Isso para não mencionar quando aquilo que era uma das mais progressistas séries de ficção científica na TV americana acabava por cair nos mais vis estereótipos - tramas como “Code of Honor”, de TNG, onde os primitivos e tribais alienígenas com os quais Jean Luc Picard (Patrick Stewart) deve negociar não apenas são todos interpretados por atores negros, como ainda se vestem com trajes tribais africanos - ou a caricatura anti-semita dos Ferengi, alienígenas que deveriam ser “os novos Klingons” (esses em si já uma caricatura da "ameaça vermelha" - a série nunca primou pela sutileza), mas que logo em seu primeiro episódio tornaram-se piadas de mal gosto. Graves tropeços em uma série que propunha algo melhor.

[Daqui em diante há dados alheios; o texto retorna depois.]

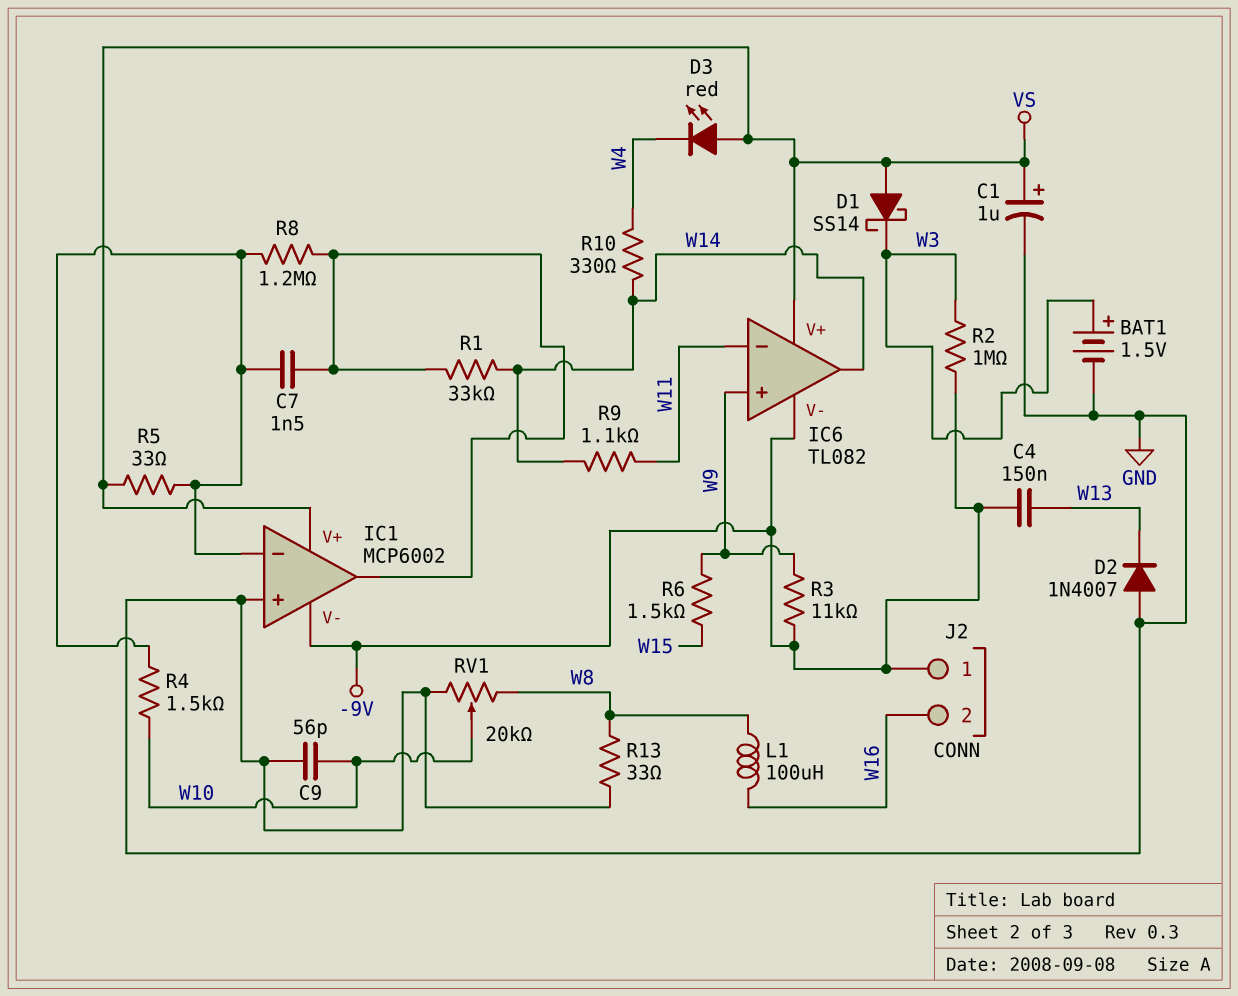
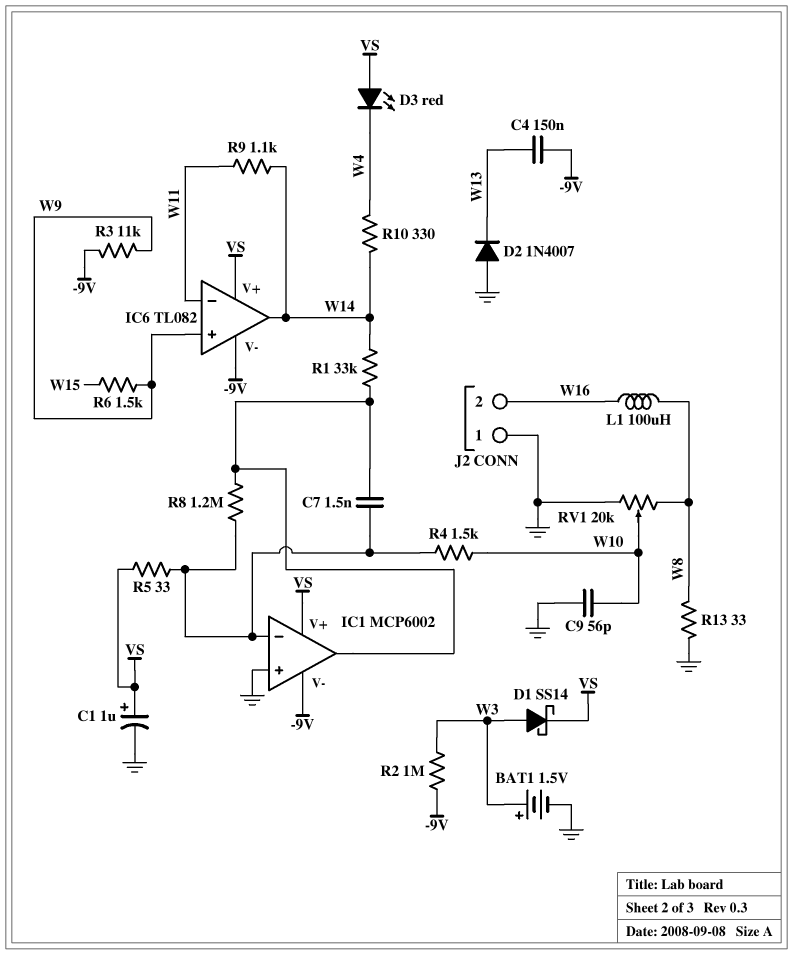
D1: schottky SS14 (A VS, K W3) -> schottky SS14 (A W3, K VS)
J2 pin 1: -9V -> GND

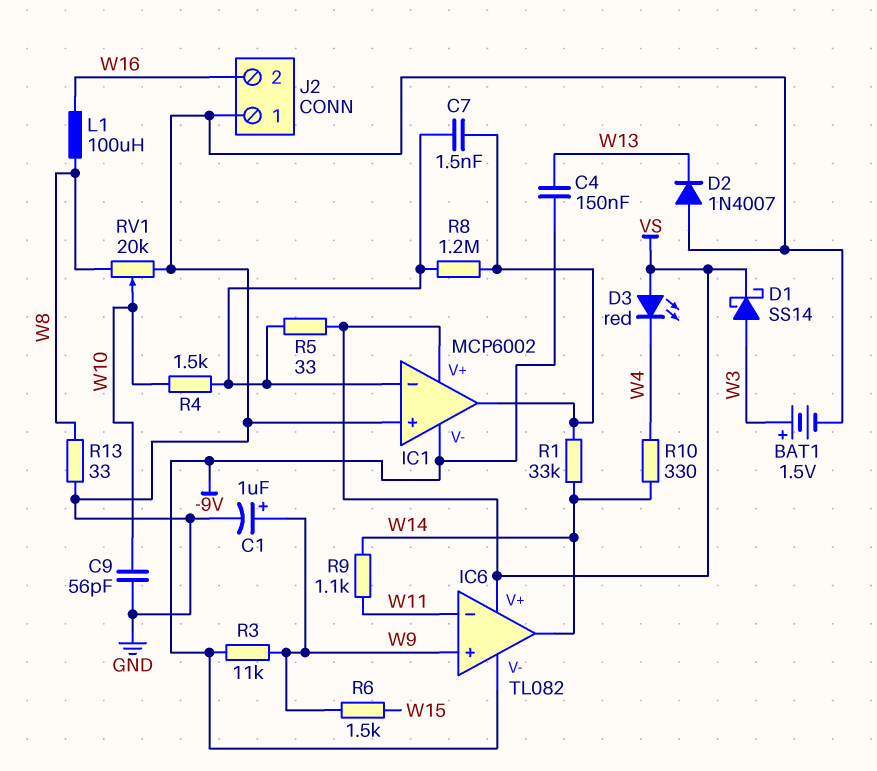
C1: 1uF (plus VS, minus GND) -> 1uF (plus W9, minus GND)
R2: 1M (-9V, W3) -> none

Gene Roddenberry faleceu em 1991, deixando para trás um mundo muito alterado por sua visão. Em reconhecimento a sua contribuição em mover a humanidade em direção as estrelas - e ao dia em que teríamos, parafraseando o astrônomo Carl Sagan, não um nascer do sol, mas um nascer da galáxia - a NASA lançou suas cinzas ao espaço. Em morte, assim como em vida, seguia "audaciosamente indo onde nenhum homem jamais esteve antes". Cabe a nós como espécie seguirmos, e levarmos em frente uma sociedade com aquele quê de humanismo e curiosidade científica - e não exploração gananciosa - que Gene nos mostrava em 1966. Uma vida longa e próspera a todos, e Dobra 5 a frente, senhor Sulu!